>>

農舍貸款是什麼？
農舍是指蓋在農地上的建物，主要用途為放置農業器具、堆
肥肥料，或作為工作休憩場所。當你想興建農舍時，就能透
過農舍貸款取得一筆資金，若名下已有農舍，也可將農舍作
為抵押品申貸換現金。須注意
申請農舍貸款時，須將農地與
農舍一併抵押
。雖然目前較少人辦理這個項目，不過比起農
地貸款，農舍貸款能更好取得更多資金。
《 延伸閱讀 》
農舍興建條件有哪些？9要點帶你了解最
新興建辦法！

<<

* _Brief_: Please write out the entries above in full, exactly as they read.

* _Exercise answer_:
農舍貸款是什麼？
農舍是指蓋在農地上的建物，主要用途為放置農業器具、堆
肥肥料，或作為工作休憩場所。當你想興建農舍時，就能透
過農舍貸款取得一筆資金，若名下已有農舍，也可將農舍作
為抵押品申貸換現金。須注意
申請農舍貸款時，須將農地與
農舍一併抵押
。雖然目前較少人辦理這個項目，不過比起農
地貸款，農舍貸款能更好取得更多資金。
《 延伸閱讀 》
農舍興建條件有哪些？9要點帶你了解最
新興建辦法！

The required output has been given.